On Rockwell on Dialogue

Some notes triggered by Geoffrey Rockwell's A Unity of Voices: A Definition of Philosophical Dialogue

The successful dialogue, the one that teaches, is judged to be the one that brings the reader close to identifying with the humiliated (the respondent) or the humiliating (the interrogator) and allows the reader to break the identification and in so doing also leave opinions and faulty reasoning behind. In this sense, the dialogue works along catalytic principles. This reminds me of Ricoeur's notion of appropriation. Of course, the catalytic model of dialogue relies on solitary reading. And certainly does not account for rereading. [The "of course" is not so self-evident. What is aimed at is a reader able to occupy multiple subject positions hence to interrogate.]

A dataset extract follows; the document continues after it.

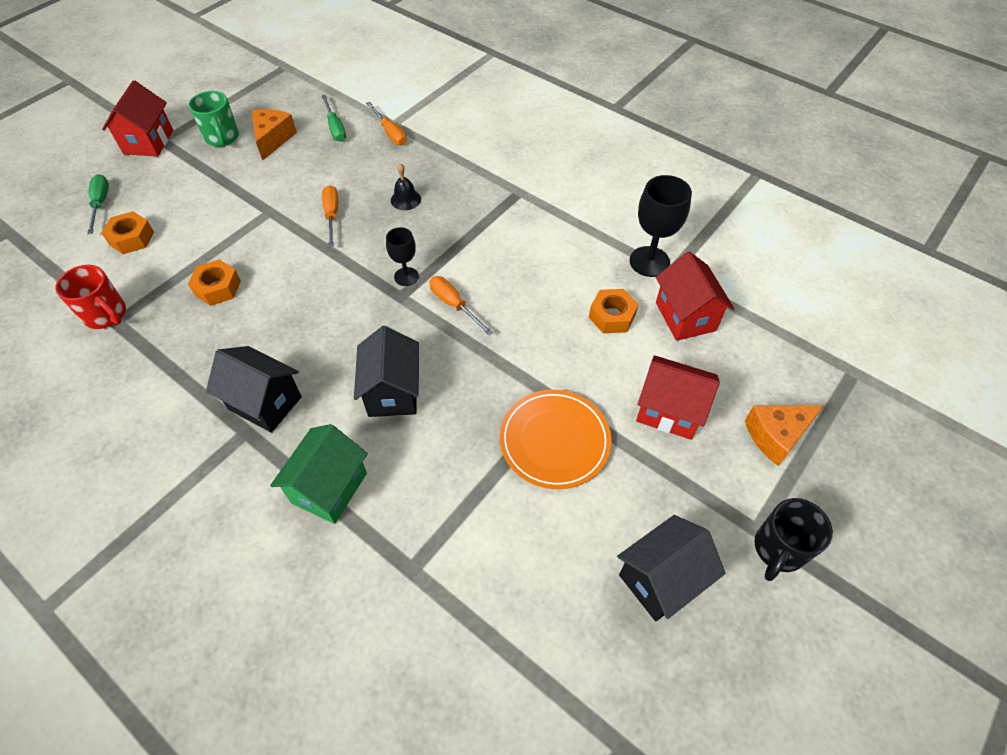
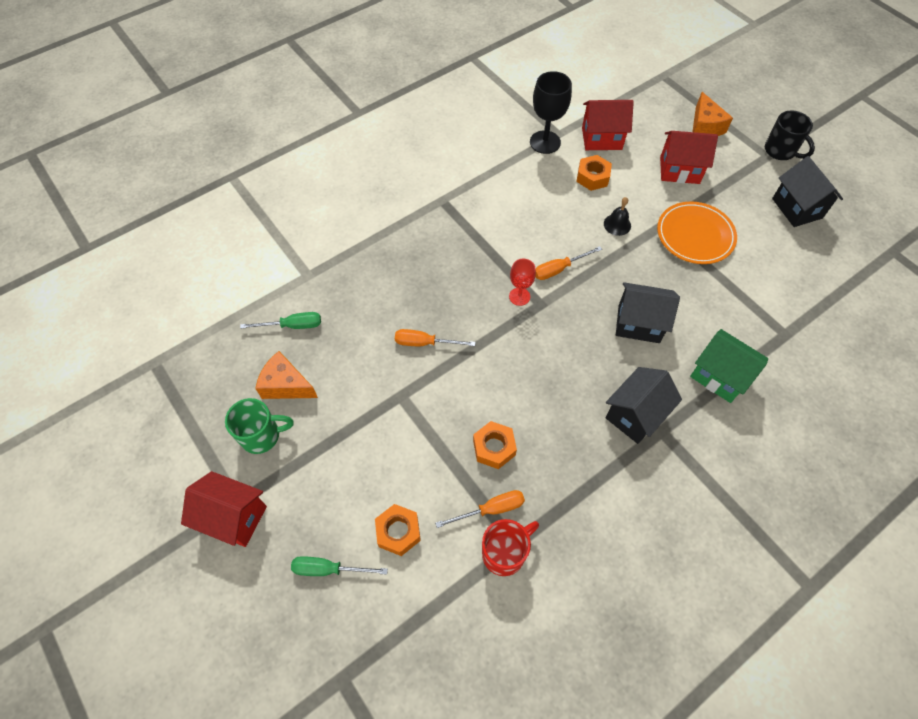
camera: 75 degrees left, 5 degrees up
(390, 133) = (321, 280): orange screwdriver -> orange screwdriver (490, 509)
(405, 199) = (423, 282): black bell -> black bell (617, 224)
(406, 276) = (519, 296): black goblet -> red goblet
(669, 411) = (679, 170): red house -> red house turned 60 degrees clockwise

But there is something to be found in an hermeneutic of suspension of suspicion — where the readers know about the rhetorical mechanism & choose to feign (or not) seduction. This is a highly complicated response but one I believe that is near the dialogue with the ineffable that Rockwell hinted at in his opening chapter on Heidegger.

And I wonder how much Rockwell's remark about a dialogue by Heidegger ("Dialogue is recursive." p. 33 "Chapter 2: The Danger of Dialogue") can be generalized to all dialogue. At least the turn upon itself can be activated in the reading.